Title: The Haunting of a Duke
Author: Chasity Bowlin
Publisher: The Wild Rose Press, Inc.
Release Date: July 22, 2012
Pages: 290
Buy Link: Paperback | Kindle
Blurb:
Facing danger from both sides of the grave, will two souls merge to find a love that conquers all? Communing with spirits has been both gift and curse to Emme Walters. Now it's made her a killer's target. Emme knows why the Dowager Duchess of Briarleigh invited her to a house party--to investigate whether the duke, Rhys Brammel, murdered his wife years ago. But Emme never imagined she would fall in love with the brooding duke.
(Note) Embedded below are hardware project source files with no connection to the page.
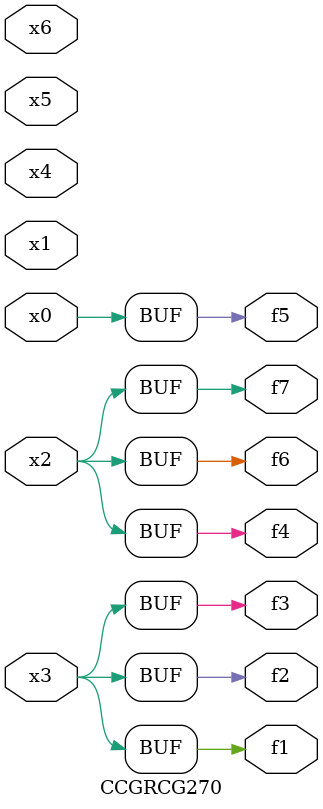
<source format=v>
module CCGRCG270(
	input x0, x1, x2, x3, x4, x5, x6,
	output f1, f2, f3, f4, f5, f6, f7
);
	assign f1 = x3;
	assign f2 = x3;
	assign f3 = x3;
	assign f4 = x2;
	assign f5 = x0;
	assign f6 = x2;
	assign f7 = x2;
endmodule

</source>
Branded by society as a possible killer, Rhys is suspicious of Emme and her alleged "gift." Then a late night encounter creates awareness of her other, more attractive, aspects. When Emme's life is threatened, Rhys becomes her protector. Emme and Rhys find passion and peril as they join forces to solve the mysteries at Briarleigh. She made him believe in spirits, but can she make him believe in love?
Guest Post
The
Story Behind The Haunting of a Duke
I
wish I could say it all came to me in a dream and flowed easily from my
fingers. It didn’t. I’d had the idea for a long time of a regency
miss who was a psychic and would “sleepwalk” when communing with spirits in her
dreams. In fact the first scene of the
book, which was eventually trimmed down to the first couple of pages in the
book during editing, had been written for years. Just sitting there in my documents folder
taunting me.
The
very simple truth is that I am a published author today because I got swine
flu. Quarantined for 11 days, I felt
fine, I just had a perpetual fever and could not leave my house. Boredom is very difficult for me, daytime
television is horrific, and on day three I ran out of new books to read. So I went back to my own writings. I read that first scene with Emme creeping
about in the dark and inspiration/boredom compelled me to write. By the time I was able to go back to work, I
had written around 30,000 words, which was half of the first draft.
I
had never finished a book. I have been
writing for decades, hoarding ideas. But
that leap of finishing a book and then having to share it with the world had
always terrified me. But with half of a
novel, a damned good novel at that, sitting there in front of me, I was
committed. I felt like if I didn’t
finish it, I never would. It was simply
time to stop talking about one day and make it happen.
I
sent out submissions. Got
rejections. Revised. Sent out more submissions. Got more rejections. Revised, again. Submitted and then headed off to the RWA
Convention in NYC in 2011. There, I
pitched my little book and got a few requests. Shortly after coming home, Wild Rose Press, whom I had queried before,
offered me a contract. That is the story
of how the Haunting of a Duke came to be. Six months to write, a year to get a contract, and eleven months from
signing that contract to release. Each
step was agonizing, but ultimately worth it.